As the tale progresses, Hermetic motifs begin to coalesce around Moffett's search for happiness and tranquillity in the small country town of Blackbury Jambs. Here he becomes involved (as did Barnable) in an interlinked family, and here (again similarly) his search is governed in part by children's books written by a member of that family, Fellowes Kraft. But many of Kraft's stories concern themselves with far more visibly grave issues. A number of these fictional Books are referred to by name in the text; it turns out that Kraft was supremely interested in two historical figures, John Dee and Giordano Bruno (1548-1600), both important 16th-century philosophers who understood Reality as perceivable through a visible mundane story which overlays the true, Hermetic Story, which rings like a clarion through the realms of sleep where we mortals live in Bondage and awakens those (like Moffett) who know themselves to be exiles in this mundane world of matter. He is a historian, and he has had an intuition that the secret history of the world hinges somehow upon an alternate Egypt, which he calls Aegypt; the plot of the first two volumes carries him into a love affair and implicates him deeply in lives which may (or may not) themselves connect directly to the real Story. The relationship between Aegypt and Kraft's fictional books about Dee and Bruno has not yet been made clear; but the progress of the quartet has a momentum to it which hints that we will eventually be told.
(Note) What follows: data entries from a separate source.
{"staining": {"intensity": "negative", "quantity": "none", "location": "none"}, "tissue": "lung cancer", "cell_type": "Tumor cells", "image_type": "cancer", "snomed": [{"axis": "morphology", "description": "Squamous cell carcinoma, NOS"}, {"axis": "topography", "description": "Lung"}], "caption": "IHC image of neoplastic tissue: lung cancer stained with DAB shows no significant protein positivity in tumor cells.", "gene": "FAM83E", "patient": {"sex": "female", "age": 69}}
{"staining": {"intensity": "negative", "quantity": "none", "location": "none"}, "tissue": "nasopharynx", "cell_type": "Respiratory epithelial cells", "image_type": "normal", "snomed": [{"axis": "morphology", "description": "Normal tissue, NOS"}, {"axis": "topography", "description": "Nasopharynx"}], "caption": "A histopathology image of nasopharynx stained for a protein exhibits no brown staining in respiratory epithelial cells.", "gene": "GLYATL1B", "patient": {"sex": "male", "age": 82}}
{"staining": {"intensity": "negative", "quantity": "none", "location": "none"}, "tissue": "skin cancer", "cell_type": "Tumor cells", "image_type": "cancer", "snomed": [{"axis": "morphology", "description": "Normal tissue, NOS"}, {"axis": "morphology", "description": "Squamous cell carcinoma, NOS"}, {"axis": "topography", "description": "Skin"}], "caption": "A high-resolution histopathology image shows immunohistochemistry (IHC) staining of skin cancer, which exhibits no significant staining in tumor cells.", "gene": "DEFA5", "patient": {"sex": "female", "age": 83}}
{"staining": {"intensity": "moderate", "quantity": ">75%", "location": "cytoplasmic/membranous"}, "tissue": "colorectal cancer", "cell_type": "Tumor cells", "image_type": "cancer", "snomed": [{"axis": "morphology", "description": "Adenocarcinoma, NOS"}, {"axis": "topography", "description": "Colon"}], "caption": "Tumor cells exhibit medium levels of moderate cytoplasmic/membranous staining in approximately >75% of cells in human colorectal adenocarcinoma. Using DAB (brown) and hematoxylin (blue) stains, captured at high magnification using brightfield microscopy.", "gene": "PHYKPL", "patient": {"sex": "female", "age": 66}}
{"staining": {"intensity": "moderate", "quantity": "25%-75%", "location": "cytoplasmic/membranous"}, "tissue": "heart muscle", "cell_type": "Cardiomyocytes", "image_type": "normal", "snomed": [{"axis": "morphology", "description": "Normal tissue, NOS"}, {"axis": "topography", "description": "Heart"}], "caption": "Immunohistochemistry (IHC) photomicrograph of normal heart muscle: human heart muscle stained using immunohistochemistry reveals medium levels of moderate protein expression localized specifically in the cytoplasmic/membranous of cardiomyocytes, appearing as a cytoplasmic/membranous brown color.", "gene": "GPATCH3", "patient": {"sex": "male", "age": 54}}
JC's short fiction has been assembled in Novelty (coll 1989) and Antiquities: Seven Stories (coll 1993). The only fantasy in the first collection, "The Nightingale Sings at Night", retells the story of Adam and Eve in Revisionist-Fantasy terms. Antiquities includes: "The Green Child", a fairly straightforward rendering of the Green Child tale; "Missolonghi 1824", in which Lord Byron recounts an encounter with a Satyr; "Her Bounty to the Dead", in which it is argued that mortals get not the Heaven or the Immortality they deserve but the one they believe in; and "The Reason for the Visit", whose narrator engages in a kind of Timeslip interview with Virginia Woolf. [JC]
other works: Great Work of Time (1991), an sf novella from Novelty; Beasts/Engine Summer/Little, Big (omni 1991; vt Three Novels: The Deep, Beasts, Engine Summer 1994).